Australian companies may find it harder to hold on to their skilled employees over the next decade, according to Global Talent 2021, a detailed research study conducted by Oxford Economics in partnership with Towers Watson.
Profound market shifts will impact the supply and demand for skilled talent over the next decade. Technology is fuelling demand for highly skilled workers worldwide while emerging economies are increasing their supply of talent through greater access to education.
The study, which includes a global survey of 352 HR executives and in-depth interviews with leading multinational firms, examines how rapid globalisation and the transformation of business models in virtually every industry will affect workforce needs in the future. It also includes extensive economic modelling of 46 countries and 21 industry sectors to identify where pivotal changes in the demand and supply of talent will occur over the next decade, based on government data and Oxford Economics' own forecasts.
Australia, like many other developed economies such as the UK, US, Canada and Japan, shows a strong trend towards a talent deficit by 2021. India is showing the strongest trend towards a talent surplus, along with such nations as Indonesia, Colombia, South Africa and Brazil. China, however, occupies the middle ground with demand and supply of talent in balance.
“The balance between supply and demand of talent differs from market to market,” says Julie Gebauer, Global Head of Talent and Reward, Towers Watson. “Specifically, as the skills employers require become more complex, labour shortages are projected in many mature markets, including Australia. These new realities make it incumbent on HR executives to consider new and creative ways to access talent across the globe."

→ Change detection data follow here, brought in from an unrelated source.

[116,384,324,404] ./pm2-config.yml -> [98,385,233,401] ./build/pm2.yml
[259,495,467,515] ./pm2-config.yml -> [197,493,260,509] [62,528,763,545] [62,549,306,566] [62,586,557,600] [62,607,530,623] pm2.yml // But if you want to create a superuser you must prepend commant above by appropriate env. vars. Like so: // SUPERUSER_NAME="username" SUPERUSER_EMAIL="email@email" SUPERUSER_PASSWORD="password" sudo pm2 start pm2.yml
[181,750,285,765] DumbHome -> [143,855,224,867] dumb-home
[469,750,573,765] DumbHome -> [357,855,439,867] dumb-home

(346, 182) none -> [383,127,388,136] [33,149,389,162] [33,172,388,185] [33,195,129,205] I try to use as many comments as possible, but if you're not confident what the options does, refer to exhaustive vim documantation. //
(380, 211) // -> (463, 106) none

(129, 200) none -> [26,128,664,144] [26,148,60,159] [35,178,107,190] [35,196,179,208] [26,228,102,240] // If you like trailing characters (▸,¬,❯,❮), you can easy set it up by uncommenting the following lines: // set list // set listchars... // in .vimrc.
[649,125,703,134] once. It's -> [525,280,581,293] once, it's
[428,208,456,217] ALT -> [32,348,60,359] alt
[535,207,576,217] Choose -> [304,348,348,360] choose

Lesley Brown, regional practice leader – employee surveys and insights, Towers Watson, said Australian companies must rethink how they address their shifting talent needs. “The survey suggests that a decade from now, eight of the top 10 countries with the largest talent surpluses will be in the developing world. We’ve found that the most dramatic jump in employment demand will be in emerging Asia, where the need for new employees will jump some 22.2%.”
Other emerging markets that will see above-average growth in required staff are Latin America (13.4%), the Middle East and Africa (13.2%) and Eastern Europe (10.5%). Employment demand in Western Europe, by contrast, is projected to grow a rather modest 3.5%. When looking at industries such as business services, energy, travel and transport, and life sciences, staffing levels will actually decline. Somewhat stronger job growth is expected in North America, where surveyed executives expect overall employment to rise 6.1% over the next three years.
Other findings include:
Business transformation requires new skills. The vast majority of companies are engaging in transformation initiatives to rethink their global strategies, business models and organisational approaches. This transformation also requires a repositioning of employee skill sets across all levels of seniority.
Digital knowledge, agile thinking, interpersonal and communication skills, and global operating capabilities will be talent areas in high demand over the next five to 10 years.
Companies will need to address the talent mismatch. In the developed world, where talent shortages in a number of managerial and technical fields are expected to persist, companies will be forced to think more explicitly about the trade-offs among outsourcing work, offshoring staff and retraining workers.
“HR executives who adopt an evidence-based approach will see significant results,” Brown said. “The study posed a number of targeted questions on the five core principles of evidence-based change: logic-driven analytics, segmentation, optimisation, risk leverage, and integration and synergy. It showed conclusively that implementing the five HR principles boosted employee engagement.”